→ O que fazer: Por favor, transcreva sem nenhuma alteração a parte da entrevista sobre Kendo que fica entre "Nakakura Sensei: Está correto. Meu" e "após as refeições.", inclusive.

##### Trecho selecionado

Nakakura Kyoshi Sensei

Nakakura Sensei: meu avô pagou todas as despesas de minha educação. Minha mãe se tornou viúva aos 32 anos e passou por grandes dificuldades. O jardim de minha casa era uma continuação do de meu avô e cresci em sua casa até entrar para a escola fundamental.

Sr. Yamanaka: Foi por resultado de seu relacionamento com seu avô que você foi para o dojo (academia) de Kendo Daidokan?

Nakakura Sensei: Está correto. Meu avô tinha 50 anos na época e tinha acabado de se aposentar. Ele costumava criar mamushi (um tipo de cobra), quebrava seus ossos e as pendurava na parede para secar. Ele nos mandava comer e dizia que daria força. Então se espalhou o rumor que eu comia mamushi. Nós falávamos que nunca comeríamos essas coisas! (risadas), entretanto, meu avô insistia que tínhamos que comer para ganhar forças. Quando precisávamos pernoitar lá por algum motivo, meu avô fazia um pó de mamushi grelhada moída e dava um pouco para cada um de nós. Desse jeito, as outras crianças jamais saberiam que aquilo era mamushi, percebe? Meu avô dizia para tomá-lo após as refeições.

…..Isso é algo que aconteceu após eu vir para Tokyo. Às vezes quando escrevia uma carta para meu avô para informá-lo de que eu estava tendo uma luta, ele colocava “shochu” (uma bebida alcoólica barata) numa garrafa de licor e visitava todos os templos do vilarejo para rezar pelo desempenho de seu neto na luta. Às vezes eu mandava uma carta contando que a luta acabara, ele visitava novamente os todos os templos com outra garrafa de shochu para agradecer. O comportamento de meu avô me fez praticar com muita determinação. Eu costumava imaginar a face de meu avô enquanto vestia o men (capacete protetor do Kendo) antes de uma luta e aquilo realmente me animava.

Sr. Yamanaka: Seu avô era seu pai adotivo, no verdadeiro sentido da palavra, não era?

Nakakura Sensei: Está correto. Era Abril de 1927 quando deixei meu avô. Tinha 17 anos. Fui então para o dojo Daidokan, na prefeitura de Kagoshima. No início, meu avô disse que jamais iria permitir que eu fosse para o Daidokan. Meu irmão mais velho, que era professor, vinha todos os sábados para tentar convencê-lo mas ele ficava zangado e dizia que aquilo era inútil. Meu professor se chamava Nakahara e juntamente com meu irmão, tentaram convencer meu avô a permitir que eu fosse. Na terceira tentativa meu avô finalmente foi convencido. Ele estava preocupado com o fato de eu pretender viver de Kendo no futuro. Meu tio foi adotado pela família Yoshitome e meu irmão também o sucedeu. Meu avô disse a esse meu tio que visitasse o chefe de polícia na delegacia mais próxima e perguntasse se eu poderia me estabelecer como um Kendoka no futuro. Meu tio foi até lá e ouviu a resposta: “não posso dizer ou garantir nada sobre o futuro, mas creio que tudo dependerá apenas de seu sobrinho. Se ele se devotar ao Kendo a partir de agora e se graduar pelo menos 3º dan, ele será capaz de se estabelecer como Kendoka.” Isto convenceu meu avô. Quando estava de partida, meu avô me disse o seguinte: “você agora vai trabalhar duro para se tornar um Kendoka. Não volte para casa até se graduar no 3º dan”. Senti-me triste então. Era realmente muito difícil receber o 3º dan naqueles dias. Não haviam instrutores de Kendo com graduação dan nas escolas fundamentais de Kagoshima naquela época (por volta de 1922). Haviam apenas dois policiais que possuíam 2º dan e mais dois ou três 1º dan. Era extremamente difícil alcançar o 3º dan. Pouco antes de deixar o vilarejo, pessoas vieram se despedir de mim e me dar presentes, algo como 20 ou 30 sen em dinheiro (1 sen = 1/100 Yen) e todos me encorajaram.

##########
##### Dados

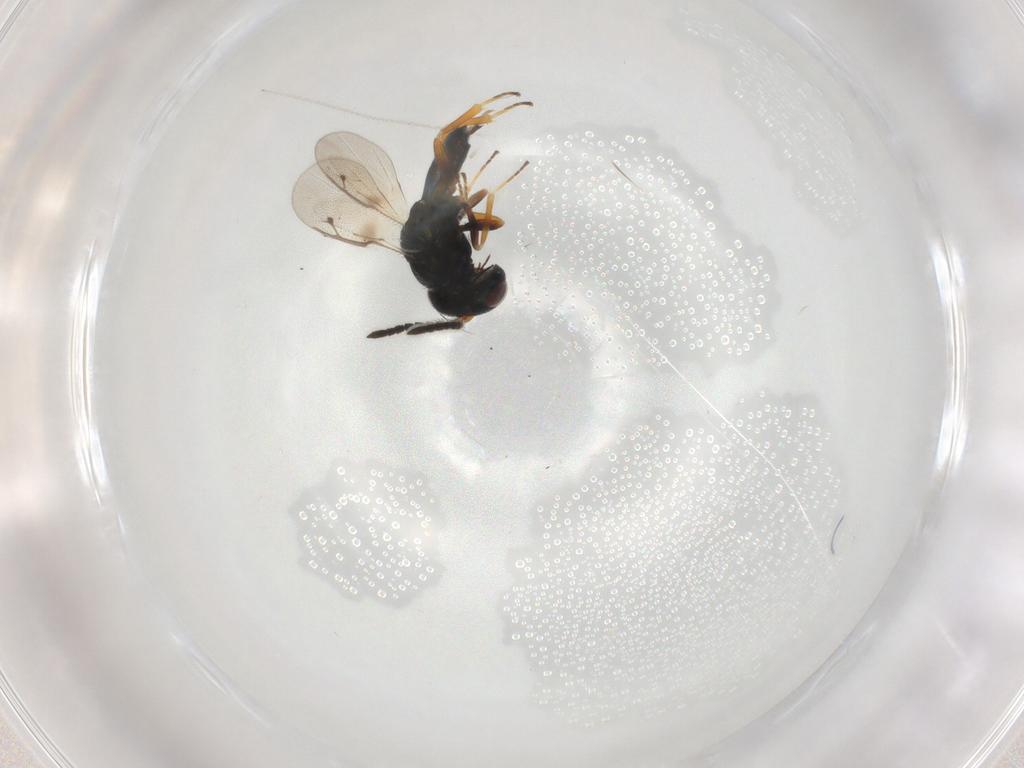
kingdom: Animalia
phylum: Arthropoda
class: Insecta
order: Hymenoptera
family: Pteromalidae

##########

→ Resposta:
Nakakura Sensei: Está correto. Meu avô tinha 50 anos na época e tinha acabado de se aposentar. Ele costumava criar mamushi (um tipo de cobra), quebrava seus ossos e as pendurava na parede para secar. Ele nos mandava comer e dizia que daria força. Então se espalhou o rumor que eu comia mamushi. Nós falávamos que nunca comeríamos essas coisas! (risadas), entretanto, meu avô insistia que tínhamos que comer para ganhar forças. Quando precisávamos pernoitar lá por algum motivo, meu avô fazia um pó de mamushi grelhada moída e dava um pouco para cada um de nós. Desse jeito, as outras crianças jamais saberiam que aquilo era mamushi, percebe? Meu avô dizia para tomá-lo após as refeições.